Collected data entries
..............................
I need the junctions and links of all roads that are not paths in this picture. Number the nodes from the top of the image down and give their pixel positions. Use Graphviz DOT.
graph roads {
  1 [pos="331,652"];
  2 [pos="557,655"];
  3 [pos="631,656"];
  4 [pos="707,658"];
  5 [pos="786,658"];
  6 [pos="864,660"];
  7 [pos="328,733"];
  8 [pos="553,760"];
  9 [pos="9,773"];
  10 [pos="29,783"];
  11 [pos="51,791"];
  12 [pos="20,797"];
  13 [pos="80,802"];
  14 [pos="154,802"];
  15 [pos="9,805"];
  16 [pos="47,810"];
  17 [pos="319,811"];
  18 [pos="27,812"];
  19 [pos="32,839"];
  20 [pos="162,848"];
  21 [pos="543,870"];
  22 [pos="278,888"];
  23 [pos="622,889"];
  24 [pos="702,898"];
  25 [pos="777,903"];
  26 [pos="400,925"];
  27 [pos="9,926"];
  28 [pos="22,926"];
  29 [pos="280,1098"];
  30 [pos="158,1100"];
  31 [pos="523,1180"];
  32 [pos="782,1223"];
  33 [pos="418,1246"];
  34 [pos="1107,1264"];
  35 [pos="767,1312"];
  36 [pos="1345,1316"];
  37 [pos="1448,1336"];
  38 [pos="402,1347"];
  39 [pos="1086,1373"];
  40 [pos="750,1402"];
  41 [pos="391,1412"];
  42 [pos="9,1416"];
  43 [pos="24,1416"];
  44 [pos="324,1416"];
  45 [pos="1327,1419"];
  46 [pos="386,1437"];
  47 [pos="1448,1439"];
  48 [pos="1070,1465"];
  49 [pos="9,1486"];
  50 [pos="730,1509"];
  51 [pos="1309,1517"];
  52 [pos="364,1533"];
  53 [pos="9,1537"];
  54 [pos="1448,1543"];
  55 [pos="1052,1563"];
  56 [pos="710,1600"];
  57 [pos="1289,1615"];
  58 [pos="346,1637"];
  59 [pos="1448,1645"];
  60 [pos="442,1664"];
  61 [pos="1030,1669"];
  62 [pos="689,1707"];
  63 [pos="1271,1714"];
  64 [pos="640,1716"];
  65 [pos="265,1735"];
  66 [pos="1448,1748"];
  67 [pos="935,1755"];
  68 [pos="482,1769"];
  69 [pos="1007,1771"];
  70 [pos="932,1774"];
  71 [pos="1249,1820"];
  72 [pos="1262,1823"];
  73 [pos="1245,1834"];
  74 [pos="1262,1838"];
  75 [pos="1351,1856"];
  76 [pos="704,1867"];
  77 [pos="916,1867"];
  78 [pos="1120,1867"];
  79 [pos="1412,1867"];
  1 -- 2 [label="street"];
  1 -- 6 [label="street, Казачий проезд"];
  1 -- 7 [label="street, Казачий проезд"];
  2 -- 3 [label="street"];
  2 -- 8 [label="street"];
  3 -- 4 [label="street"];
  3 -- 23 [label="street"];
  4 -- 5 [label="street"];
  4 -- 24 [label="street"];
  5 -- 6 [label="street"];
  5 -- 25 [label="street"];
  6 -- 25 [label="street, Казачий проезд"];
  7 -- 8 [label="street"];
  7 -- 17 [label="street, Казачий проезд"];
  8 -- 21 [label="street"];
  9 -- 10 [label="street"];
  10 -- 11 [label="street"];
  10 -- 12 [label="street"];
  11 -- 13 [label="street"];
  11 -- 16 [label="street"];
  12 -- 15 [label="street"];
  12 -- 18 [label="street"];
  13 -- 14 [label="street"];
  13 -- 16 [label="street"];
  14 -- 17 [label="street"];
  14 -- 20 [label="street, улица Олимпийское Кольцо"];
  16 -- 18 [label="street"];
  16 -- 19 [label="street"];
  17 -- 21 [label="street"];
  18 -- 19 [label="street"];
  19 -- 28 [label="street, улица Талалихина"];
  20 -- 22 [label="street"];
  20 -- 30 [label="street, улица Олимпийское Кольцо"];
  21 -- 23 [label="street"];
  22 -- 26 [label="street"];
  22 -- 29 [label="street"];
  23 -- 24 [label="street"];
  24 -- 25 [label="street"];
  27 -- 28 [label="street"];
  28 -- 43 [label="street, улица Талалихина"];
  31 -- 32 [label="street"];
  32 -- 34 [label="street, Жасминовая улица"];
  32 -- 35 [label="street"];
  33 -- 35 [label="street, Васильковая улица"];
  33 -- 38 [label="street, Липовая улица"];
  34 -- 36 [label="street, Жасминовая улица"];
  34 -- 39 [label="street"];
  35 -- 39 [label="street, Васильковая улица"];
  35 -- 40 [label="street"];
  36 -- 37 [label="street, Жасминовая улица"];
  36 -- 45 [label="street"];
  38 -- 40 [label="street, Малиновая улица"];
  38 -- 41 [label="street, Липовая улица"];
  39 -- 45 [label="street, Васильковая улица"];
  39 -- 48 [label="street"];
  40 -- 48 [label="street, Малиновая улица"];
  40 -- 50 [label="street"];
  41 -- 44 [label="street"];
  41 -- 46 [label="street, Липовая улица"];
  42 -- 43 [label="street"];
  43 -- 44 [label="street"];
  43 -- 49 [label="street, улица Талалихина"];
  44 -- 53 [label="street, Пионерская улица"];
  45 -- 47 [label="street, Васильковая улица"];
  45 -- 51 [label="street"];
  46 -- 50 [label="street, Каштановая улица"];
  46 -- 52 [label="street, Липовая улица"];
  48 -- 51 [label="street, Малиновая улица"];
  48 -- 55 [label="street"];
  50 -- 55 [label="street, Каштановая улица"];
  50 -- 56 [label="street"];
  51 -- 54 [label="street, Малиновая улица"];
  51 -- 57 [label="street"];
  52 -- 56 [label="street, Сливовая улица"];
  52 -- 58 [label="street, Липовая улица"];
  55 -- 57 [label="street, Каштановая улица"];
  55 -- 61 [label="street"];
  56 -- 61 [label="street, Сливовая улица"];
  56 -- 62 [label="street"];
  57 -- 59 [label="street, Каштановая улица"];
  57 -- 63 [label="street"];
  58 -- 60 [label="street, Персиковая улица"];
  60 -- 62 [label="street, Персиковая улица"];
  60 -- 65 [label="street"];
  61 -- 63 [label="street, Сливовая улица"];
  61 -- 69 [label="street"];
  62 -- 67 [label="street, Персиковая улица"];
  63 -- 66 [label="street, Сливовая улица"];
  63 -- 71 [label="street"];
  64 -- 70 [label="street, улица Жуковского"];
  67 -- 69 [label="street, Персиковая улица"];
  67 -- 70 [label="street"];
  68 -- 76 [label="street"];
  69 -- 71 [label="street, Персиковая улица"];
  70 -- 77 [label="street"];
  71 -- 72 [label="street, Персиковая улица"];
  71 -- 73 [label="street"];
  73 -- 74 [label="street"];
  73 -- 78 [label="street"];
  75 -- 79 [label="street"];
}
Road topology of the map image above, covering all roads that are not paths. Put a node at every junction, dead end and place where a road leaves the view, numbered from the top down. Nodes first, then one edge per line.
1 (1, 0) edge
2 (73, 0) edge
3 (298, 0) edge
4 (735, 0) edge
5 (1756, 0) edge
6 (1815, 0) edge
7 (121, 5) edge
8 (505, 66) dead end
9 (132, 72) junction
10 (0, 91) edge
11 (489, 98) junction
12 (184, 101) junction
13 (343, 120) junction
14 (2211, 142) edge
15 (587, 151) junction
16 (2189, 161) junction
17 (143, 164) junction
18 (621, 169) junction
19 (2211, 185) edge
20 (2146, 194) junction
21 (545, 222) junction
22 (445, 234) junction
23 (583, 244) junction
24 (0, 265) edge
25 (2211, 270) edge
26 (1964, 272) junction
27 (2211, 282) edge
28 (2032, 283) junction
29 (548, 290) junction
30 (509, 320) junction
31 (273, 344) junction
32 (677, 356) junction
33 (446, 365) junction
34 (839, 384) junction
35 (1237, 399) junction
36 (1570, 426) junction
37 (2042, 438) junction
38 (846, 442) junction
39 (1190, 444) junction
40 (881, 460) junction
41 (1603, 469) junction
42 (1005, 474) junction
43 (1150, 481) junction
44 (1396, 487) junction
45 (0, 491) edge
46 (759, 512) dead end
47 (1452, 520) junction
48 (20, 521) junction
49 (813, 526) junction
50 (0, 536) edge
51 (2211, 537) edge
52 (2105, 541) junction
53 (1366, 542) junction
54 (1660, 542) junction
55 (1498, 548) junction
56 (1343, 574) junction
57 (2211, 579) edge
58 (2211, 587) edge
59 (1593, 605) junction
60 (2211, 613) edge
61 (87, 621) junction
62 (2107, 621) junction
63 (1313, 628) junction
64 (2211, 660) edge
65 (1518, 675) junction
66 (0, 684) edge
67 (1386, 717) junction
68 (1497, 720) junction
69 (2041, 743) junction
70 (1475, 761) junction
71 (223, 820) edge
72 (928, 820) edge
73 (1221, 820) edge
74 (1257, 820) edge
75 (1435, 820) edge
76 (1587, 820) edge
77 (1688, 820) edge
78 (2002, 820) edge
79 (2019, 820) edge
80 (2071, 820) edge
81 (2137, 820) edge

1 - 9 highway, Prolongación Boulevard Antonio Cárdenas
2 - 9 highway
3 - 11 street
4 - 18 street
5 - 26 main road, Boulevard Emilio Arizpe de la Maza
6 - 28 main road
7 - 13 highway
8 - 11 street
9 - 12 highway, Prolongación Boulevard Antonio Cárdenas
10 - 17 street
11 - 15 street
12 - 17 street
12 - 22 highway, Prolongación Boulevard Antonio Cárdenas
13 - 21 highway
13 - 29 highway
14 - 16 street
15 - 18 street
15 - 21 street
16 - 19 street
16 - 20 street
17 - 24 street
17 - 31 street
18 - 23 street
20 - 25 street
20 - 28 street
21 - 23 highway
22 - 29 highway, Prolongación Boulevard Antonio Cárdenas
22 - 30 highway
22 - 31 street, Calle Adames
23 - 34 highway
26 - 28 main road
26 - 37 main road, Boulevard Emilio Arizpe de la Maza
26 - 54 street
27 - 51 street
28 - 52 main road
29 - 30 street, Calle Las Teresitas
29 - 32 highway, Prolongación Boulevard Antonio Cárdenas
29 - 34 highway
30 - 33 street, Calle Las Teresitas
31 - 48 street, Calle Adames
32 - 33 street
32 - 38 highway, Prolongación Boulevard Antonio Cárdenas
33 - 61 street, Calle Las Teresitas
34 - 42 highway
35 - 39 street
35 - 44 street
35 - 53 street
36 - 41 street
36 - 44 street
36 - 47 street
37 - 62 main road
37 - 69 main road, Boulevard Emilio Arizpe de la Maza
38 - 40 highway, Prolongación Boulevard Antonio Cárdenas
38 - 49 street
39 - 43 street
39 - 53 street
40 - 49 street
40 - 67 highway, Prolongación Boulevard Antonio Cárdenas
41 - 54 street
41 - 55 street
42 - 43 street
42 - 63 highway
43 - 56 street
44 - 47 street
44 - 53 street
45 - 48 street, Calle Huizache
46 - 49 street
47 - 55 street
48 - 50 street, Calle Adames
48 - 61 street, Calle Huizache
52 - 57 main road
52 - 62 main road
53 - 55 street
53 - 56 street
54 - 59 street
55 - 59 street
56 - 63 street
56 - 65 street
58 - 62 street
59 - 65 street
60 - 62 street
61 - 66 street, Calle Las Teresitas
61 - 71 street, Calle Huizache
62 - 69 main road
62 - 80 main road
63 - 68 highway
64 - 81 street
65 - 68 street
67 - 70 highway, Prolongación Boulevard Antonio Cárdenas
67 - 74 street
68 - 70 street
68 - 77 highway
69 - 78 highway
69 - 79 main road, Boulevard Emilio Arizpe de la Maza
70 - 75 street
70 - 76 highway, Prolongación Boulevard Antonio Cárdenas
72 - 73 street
..............................
DIRECTIONS FOR THIS TASK
Filter the entries above and copy only the lines that hold "Казачий".

RESULT OF THE EXERCISE
  1 -- 6 [label="street, Казачий проезд"];
  1 -- 7 [label="street, Казачий проезд"];
  6 -- 25 [label="street, Казачий проезд"];
  7 -- 17 [label="street, Казачий проезд"];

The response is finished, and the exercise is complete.